[Text extractions by page]
################
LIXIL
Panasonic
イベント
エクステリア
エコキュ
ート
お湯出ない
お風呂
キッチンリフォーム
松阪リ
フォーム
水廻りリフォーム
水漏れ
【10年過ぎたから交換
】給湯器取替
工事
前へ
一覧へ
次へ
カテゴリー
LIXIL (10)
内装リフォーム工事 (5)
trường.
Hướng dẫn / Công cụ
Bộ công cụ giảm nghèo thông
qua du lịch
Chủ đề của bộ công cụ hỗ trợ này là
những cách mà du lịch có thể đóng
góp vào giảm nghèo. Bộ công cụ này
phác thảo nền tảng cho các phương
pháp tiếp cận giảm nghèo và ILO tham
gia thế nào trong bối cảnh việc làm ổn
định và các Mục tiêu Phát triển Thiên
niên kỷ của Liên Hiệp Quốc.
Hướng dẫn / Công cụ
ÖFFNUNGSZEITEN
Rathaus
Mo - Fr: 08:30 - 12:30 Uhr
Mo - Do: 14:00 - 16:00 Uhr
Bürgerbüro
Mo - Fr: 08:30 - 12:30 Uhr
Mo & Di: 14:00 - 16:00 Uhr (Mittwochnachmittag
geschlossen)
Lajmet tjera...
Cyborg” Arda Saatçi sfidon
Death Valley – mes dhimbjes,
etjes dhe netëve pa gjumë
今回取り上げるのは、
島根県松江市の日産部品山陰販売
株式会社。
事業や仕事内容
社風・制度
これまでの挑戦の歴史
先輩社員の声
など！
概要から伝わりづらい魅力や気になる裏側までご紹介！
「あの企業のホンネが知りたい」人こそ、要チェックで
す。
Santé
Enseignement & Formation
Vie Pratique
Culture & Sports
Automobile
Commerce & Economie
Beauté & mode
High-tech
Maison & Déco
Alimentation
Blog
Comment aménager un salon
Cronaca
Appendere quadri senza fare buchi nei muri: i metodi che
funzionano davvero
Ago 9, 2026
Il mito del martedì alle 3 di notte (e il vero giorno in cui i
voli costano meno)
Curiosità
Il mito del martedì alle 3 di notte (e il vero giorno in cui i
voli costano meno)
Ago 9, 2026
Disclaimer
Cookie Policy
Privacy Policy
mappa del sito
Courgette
################
Your instructions: Please rewrite the lines of all the records above as one numbered list, leaving out any blank lines.

Result of this exercise:
1. LIXIL
2. Panasonic
3. イベント
4. エクステリア
5. エコキュ
6. ート
7. お湯出ない
8. お風呂
9. キッチンリフォーム
10. 松阪リ
11. フォーム
12. 水廻りリフォーム
13. 水漏れ
14. 【10年過ぎたから交換
15. 】給湯器取替
16. 工事
17. 前へ
18. 一覧へ
19. 次へ
20. カテゴリー
21. LIXIL (10)
22. 内装リフォーム工事 (5)
23. trường.
24. Hướng dẫn / Công cụ
25. Bộ công cụ giảm nghèo thông
26. qua du lịch
27. Chủ đề của bộ công cụ hỗ trợ này là
28. những cách mà du lịch có thể đóng
29. góp vào giảm nghèo. Bộ công cụ này
30. phác thảo nền tảng cho các phương
31. pháp tiếp cận giảm nghèo và ILO tham
32. gia thế nào trong bối cảnh việc làm ổn
33. định và các Mục tiêu Phát triển Thiên
34. niên kỷ của Liên Hiệp Quốc.
35. Hướng dẫn / Công cụ
36. ÖFFNUNGSZEITEN
37. Rathaus
38. Mo - Fr: 08:30 - 12:30 Uhr
39. Mo - Do: 14:00 - 16:00 Uhr
40. Bürgerbüro
41. Mo - Fr: 08:30 - 12:30 Uhr
42. Mo & Di: 14:00 - 16:00 Uhr (Mittwochnachmittag
43. geschlossen)
44. Lajmet tjera...
45. Cyborg” Arda Saatçi sfidon
46. Death Valley – mes dhimbjes,
47. etjes dhe netëve pa gjumë
48. 今回取り上げるのは、
49. 島根県松江市の日産部品山陰販売
50. 株式会社。
51. 事業や仕事内容
52. 社風・制度
53. これまでの挑戦の歴史
54. 先輩社員の声
55. など！
56. 概要から伝わりづらい魅力や気になる裏側までご紹介！
57. 「あの企業のホンネが知りたい」人こそ、要チェックで
58. す。
59. Santé
60. Enseignement & Formation
61. Vie Pratique
62. Culture & Sports
63. Automobile
64. Commerce & Economie
65. Beauté & mode
66. High-tech
67. Maison & Déco
68. Alimentation
69. Blog
70. Comment aménager un salon
71. Cronaca
72. Appendere quadri senza fare buchi nei muri: i metodi che
73. funzionano davvero
74. Ago 9, 2026
75. Il mito del martedì alle 3 di notte (e il vero giorno in cui i
76. voli costano meno)
77. Curiosità
78. Il mito del martedì alle 3 di notte (e il vero giorno in cui i
79. voli costano meno)
80. Ago 9, 2026
81. Disclaimer
82. Cookie Policy
83. Privacy Policy
84. mappa del sito
85. Courgette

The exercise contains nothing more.